PROBLEM DESCRIPTION:
Can you return everything in the post on Buddy Scalera's talk from "Buddy Scalera, SVP" down to "at Ogilvy ;)", copied word for word?

EXTRACTED TEXT:
◆ ◆ ◆ ◆

A lot of us have been waiting for this talk >> Buddy’s been entertaining us all morning in 1:1 conversations. Now, he’s taking to the big stage. I’m anticipating a standing ovation, or at least a wave.
Buddy Scalera, SVP Interactive Content and Market Research, at Ogilvy CommonHealth, is a passionate advocate for better content strategy. As an industry, we say “content is king.” But we treat it like a pauper. Content is something that’s shunted off after we do the big digital strategy. It’s left to a junoir editorial team, wearing Birkenstocks and horn-rimmed glasses (<< at least at Ogilvy ;)
Content planing is something we’ve been doing forever, but the texts we all refer to were written in the last few years. Buddy took us back – in his PowerPoint time machine – to meet Grok, your average Cro-Magnon and the first health educator. He had critical information to share: Which berries were safe to eat and which were not. He took that information to the common cave wall and inscribed it to share the valuable information. It was used, shared, and the tribe grew as the education helped them eat and live more safely. Eventually he became a subject matter expert and his seal of approval (“Grok berries”) became valued. He created new ways – leaves, rocks, WOM – to make it easier to share person to person.

◆ ◆ ◆ ◆

LISTED ENTRIES:

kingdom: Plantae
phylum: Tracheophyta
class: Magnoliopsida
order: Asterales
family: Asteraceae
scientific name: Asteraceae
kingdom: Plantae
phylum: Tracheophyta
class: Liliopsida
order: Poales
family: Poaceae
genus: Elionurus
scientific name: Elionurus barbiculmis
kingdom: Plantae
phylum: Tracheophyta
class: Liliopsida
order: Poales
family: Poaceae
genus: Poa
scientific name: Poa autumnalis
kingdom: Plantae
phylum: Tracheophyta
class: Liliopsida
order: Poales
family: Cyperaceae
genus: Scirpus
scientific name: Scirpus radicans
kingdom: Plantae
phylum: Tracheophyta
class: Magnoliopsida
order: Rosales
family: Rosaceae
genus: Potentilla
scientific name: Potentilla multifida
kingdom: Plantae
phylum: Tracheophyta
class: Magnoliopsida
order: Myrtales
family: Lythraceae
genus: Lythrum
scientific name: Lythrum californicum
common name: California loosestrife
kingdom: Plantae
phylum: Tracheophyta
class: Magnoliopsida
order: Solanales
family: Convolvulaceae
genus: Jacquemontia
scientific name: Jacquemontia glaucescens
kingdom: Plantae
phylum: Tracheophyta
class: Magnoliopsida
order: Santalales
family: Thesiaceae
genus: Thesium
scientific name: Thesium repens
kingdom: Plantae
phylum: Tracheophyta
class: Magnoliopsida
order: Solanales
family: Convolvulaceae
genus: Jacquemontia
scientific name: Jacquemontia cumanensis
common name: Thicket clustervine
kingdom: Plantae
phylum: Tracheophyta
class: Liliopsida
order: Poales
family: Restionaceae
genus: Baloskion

◆ ◆ ◆ ◆

RESPONSE TO THE TASK:
Buddy Scalera, SVP Interactive Content and Market Research, at Ogilvy CommonHealth, is a passionate advocate for better content strategy. As an industry, we say “content is king.” But we treat it like a pauper. Content is something that’s shunted off after we do the big digital strategy. It’s left to a junoir editorial team, wearing Birkenstocks and horn-rimmed glasses (<< at least at Ogilvy ;)